GLENDALE, Ariz. -- While his short stint on the ice didn't look too promising Monday, Detroit forward Johan Franzen is apparently ready to go for the Red Wings when they face the Coyotes in Game 3 of their Western Conference quarterfinal series.
Wearing a visor to cover the 23 stitches to his face suffered in a collision with Shane Doan early in Game 2, Franzen's stay on the Jobbing.com Arena ice lasted only a few minutes and he appeared frustrated with the results as he leaned on the boards near his bench before leaving the ice before drill began.
Detroit coach Mike Babcock said he expects his lineup to remain unchanged from Game 2, although he said he will have a few extra players dress and take part in the pregame skate.
"That's my plan at this point," he said.
Babcock also mentioned that replays showed some of Franzen's facial injuries were caused by the stick of Phoenix center Eric Belanger before Franzen's head hit the boards at Joe Louis Arena.
"We're lucky he's the Mule and he should be fine.''
Franzen returned to Game 2 midway through the second period without any facial protection and finished the game. If Franzen can't go, veteran Mike Modano would be the likely replacement and the top three lines would be shuffled for the Red Wings, who will again be without center Henrik Zetterberg (sprained left knee).
Zetterberg skated again Monday and is making progress, although he won't play in Phoenix and isn't expected until at least Game 6 in this series, if there is one.

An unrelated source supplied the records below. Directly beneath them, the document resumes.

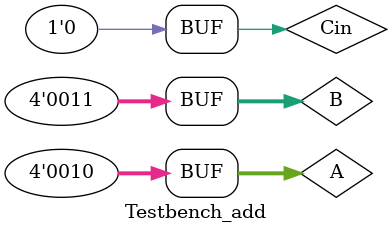
<source format=v>
`timescale 1ns / 1ps


module Testbench_add;

	// Inputs
	reg [3:0] A;
	reg [3:0] B;
	reg Cin;

	// Outputs
	wire Cout;
	wire [3:0] Sum;

	// Instantiate the Unit Under Test (UUT)
	Adder_4bit uut (
		.A(A), 
		.B(B), 
		.Cin(Cin), 
		.Cout(Cout), 
		.Sum(Sum)
	);

	initial begin
		// Initialize Inputs
		A = 2;
		B = 3;
		Cin = 0;

		// Wait 100 ns for global reset to finish
		#100;
        
		// Add stimulus here

	end
      
endmodule


</source>
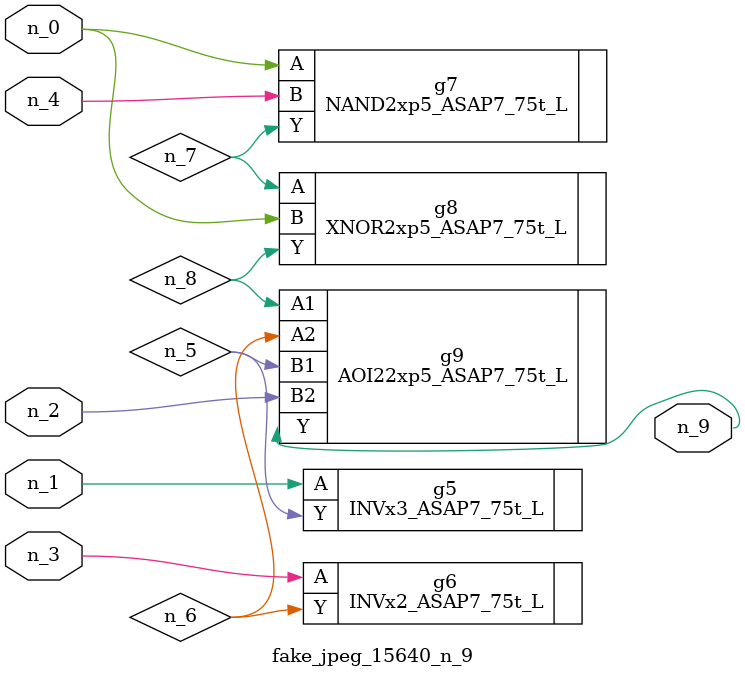
<source format=v>
module fake_jpeg_15640_n_9 (n_3, n_2, n_1, n_0, n_4, n_9);

input n_3;
input n_2;
input n_1;
input n_0;
input n_4;

output n_9;

wire n_8;
wire n_6;
wire n_5;
wire n_7;

INVx3_ASAP7_75t_L g5 ( 
.A(n_1),
.Y(n_5)
);

INVx2_ASAP7_75t_L g6 ( 
.A(n_3),
.Y(n_6)
);

NAND2xp5_ASAP7_75t_L g7 ( 
.A(n_0),
.B(n_4),
.Y(n_7)
);

XNOR2xp5_ASAP7_75t_L g8 ( 
.A(n_7),
.B(n_0),
.Y(n_8)
);

AOI22xp5_ASAP7_75t_L g9 ( 
.A1(n_8),
.A2(n_6),
.B1(n_5),
.B2(n_2),
.Y(n_9)
);


endmodule
</source>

For the Coyotes, defenseman Ed Jovanovski took part in the morning skate and is good to go after suffering an upper-body injury in the second period of Game 2. Jovanovski also skated without a caged mask over his face for the first time since returning injury on April 1 and is contemplating playing without it for the first time as well.
Jovanovski underwent orbital bone surgery in late February and missed 20 games before returning with the mask, which he has found to be restrictive and uncomfortable.
"It's always tough finding pucks down low when you've got this barbed wire in front of your face," Jovanovski said. "But you also have to be smart too. Anytime you go on the ice there is a risk you take. I'll talk to the trainers and see what they say."